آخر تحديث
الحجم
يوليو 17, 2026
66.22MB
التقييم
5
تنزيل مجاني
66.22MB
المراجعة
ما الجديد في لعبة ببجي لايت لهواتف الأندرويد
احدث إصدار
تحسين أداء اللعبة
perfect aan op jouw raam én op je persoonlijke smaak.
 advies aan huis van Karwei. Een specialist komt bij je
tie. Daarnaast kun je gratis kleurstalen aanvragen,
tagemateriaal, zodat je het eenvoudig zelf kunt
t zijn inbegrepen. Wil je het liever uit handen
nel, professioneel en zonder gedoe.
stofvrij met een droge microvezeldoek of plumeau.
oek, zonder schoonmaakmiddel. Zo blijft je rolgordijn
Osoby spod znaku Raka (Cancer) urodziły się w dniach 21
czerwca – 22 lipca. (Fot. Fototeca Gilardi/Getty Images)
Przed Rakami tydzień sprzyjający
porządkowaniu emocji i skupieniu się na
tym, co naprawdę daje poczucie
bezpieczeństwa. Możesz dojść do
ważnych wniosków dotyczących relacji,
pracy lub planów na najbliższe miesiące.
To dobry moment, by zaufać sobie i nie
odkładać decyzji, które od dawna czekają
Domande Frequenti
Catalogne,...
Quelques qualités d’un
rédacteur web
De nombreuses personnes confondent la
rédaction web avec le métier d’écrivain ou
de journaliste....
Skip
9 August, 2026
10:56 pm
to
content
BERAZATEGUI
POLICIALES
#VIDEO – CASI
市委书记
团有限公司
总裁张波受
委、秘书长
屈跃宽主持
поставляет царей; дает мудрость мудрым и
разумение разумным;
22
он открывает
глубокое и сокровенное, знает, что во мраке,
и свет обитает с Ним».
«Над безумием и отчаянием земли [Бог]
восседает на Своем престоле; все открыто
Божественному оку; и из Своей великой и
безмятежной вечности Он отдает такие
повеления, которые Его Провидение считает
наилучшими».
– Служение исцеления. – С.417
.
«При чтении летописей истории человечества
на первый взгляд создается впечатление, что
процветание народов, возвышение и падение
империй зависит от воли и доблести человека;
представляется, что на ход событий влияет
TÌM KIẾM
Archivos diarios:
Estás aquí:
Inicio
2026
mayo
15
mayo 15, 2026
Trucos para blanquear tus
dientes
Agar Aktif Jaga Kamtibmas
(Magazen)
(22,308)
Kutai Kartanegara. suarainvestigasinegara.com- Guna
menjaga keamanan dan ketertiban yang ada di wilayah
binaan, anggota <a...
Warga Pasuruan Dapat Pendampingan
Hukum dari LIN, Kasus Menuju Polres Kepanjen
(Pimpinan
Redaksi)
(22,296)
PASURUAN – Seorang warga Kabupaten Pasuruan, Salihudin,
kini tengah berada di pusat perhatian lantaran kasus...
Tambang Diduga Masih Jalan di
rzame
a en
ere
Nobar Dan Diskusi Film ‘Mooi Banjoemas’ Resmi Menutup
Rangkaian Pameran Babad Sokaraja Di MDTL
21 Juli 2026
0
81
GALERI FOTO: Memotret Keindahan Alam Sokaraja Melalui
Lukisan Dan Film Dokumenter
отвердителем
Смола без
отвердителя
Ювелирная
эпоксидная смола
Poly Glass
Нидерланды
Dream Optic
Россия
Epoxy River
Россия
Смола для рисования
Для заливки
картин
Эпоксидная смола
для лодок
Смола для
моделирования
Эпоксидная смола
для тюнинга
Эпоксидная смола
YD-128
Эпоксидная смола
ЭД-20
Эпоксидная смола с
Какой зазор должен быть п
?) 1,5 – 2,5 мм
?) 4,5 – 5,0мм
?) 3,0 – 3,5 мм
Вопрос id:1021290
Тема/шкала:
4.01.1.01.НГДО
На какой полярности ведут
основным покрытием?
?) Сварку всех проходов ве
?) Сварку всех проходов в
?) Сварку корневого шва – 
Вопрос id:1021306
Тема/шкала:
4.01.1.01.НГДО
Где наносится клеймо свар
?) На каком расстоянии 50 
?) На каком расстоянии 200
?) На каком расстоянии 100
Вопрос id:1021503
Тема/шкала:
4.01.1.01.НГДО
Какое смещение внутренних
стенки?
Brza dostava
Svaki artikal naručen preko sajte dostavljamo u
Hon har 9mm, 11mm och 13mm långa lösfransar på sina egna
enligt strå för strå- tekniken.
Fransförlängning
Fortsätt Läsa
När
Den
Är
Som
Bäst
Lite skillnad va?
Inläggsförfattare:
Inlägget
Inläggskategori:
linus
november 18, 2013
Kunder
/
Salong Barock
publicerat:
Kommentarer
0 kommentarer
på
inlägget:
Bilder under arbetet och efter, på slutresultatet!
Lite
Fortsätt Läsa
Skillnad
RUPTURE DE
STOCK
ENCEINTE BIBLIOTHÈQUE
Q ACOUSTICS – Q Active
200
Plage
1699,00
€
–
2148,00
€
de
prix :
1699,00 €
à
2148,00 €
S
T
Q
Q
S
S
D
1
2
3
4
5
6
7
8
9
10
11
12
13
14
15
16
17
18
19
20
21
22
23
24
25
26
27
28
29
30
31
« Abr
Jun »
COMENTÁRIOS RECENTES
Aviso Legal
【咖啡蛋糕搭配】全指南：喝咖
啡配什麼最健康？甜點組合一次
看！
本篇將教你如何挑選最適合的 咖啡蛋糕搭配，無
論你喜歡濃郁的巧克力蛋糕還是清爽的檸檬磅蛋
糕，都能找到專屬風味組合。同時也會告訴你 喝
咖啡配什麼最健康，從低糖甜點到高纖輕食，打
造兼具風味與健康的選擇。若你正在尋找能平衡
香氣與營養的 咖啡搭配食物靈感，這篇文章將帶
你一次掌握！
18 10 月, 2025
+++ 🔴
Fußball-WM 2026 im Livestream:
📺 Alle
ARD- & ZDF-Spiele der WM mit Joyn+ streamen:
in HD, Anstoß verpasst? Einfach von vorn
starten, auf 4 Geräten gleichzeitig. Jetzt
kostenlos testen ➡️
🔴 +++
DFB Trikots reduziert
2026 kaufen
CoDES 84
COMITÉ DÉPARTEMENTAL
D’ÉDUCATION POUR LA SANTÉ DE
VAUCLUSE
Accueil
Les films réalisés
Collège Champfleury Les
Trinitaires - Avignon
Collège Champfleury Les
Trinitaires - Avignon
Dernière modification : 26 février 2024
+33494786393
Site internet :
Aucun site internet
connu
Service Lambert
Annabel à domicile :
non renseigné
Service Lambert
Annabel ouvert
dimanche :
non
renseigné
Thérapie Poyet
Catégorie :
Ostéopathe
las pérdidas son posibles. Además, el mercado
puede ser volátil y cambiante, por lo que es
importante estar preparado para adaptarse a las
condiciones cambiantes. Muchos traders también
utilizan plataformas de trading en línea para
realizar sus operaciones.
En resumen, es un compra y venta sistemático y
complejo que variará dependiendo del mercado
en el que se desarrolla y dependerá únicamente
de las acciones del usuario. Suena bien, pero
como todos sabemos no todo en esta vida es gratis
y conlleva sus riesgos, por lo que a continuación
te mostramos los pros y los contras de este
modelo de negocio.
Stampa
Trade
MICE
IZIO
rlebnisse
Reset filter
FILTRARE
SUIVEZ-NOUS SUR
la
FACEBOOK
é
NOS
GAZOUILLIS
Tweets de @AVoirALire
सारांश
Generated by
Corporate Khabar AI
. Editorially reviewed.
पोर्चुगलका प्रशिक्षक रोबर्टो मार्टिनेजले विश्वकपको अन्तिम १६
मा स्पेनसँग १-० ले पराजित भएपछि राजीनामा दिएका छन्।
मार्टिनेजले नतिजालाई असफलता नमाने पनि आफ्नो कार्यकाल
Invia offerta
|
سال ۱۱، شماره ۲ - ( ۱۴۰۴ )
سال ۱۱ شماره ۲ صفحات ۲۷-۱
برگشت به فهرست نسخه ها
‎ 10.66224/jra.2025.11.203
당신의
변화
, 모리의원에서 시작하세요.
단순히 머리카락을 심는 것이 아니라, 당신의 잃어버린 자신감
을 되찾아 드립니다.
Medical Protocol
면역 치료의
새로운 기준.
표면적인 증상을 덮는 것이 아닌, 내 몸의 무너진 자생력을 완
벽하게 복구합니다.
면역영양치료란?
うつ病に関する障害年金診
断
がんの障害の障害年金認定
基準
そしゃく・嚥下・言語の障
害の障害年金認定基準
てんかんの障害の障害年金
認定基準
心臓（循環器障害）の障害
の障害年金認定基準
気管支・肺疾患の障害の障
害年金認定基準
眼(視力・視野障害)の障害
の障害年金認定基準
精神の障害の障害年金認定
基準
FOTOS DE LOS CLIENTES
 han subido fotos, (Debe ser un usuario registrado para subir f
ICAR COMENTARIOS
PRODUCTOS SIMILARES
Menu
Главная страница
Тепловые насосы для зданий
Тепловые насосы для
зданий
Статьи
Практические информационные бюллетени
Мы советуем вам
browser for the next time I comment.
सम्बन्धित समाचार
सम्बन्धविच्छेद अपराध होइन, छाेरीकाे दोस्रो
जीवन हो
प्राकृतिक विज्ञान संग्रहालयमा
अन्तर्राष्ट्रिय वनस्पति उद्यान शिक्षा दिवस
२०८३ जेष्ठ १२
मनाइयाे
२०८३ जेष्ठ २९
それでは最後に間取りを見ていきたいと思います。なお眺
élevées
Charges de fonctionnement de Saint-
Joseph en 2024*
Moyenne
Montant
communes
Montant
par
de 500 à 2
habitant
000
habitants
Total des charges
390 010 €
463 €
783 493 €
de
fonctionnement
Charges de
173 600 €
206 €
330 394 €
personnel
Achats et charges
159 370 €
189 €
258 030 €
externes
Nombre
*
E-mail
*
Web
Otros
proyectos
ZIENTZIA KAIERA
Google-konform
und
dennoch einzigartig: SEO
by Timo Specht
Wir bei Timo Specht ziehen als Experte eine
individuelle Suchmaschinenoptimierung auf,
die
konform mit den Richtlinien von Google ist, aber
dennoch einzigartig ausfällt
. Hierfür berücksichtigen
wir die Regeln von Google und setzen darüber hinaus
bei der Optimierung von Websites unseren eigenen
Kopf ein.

•••

What is required
Render everything from the first line of the entries above down to and including the line containing "tie. Daarnaast kun" as a JSON list of strings, one string per line, with blank lines omitted.

Answer to the problem
[
  "آخر تحديث",
  "الحجم",
  "يوليو 17, 2026",
  "66.22MB",
  "التقييم",
  "5",
  "تنزيل مجاني",
  "66.22MB",
  "المراجعة",
  "ما الجديد في لعبة ببجي لايت لهواتف الأندرويد",
  "احدث إصدار",
  "تحسين أداء اللعبة",
  "perfect aan op jouw raam én op je persoonlijke smaak.",
  " advies aan huis van Karwei. Een specialist komt bij je",
  "tie. Daarnaast kun je gratis kleurstalen aanvragen,"
]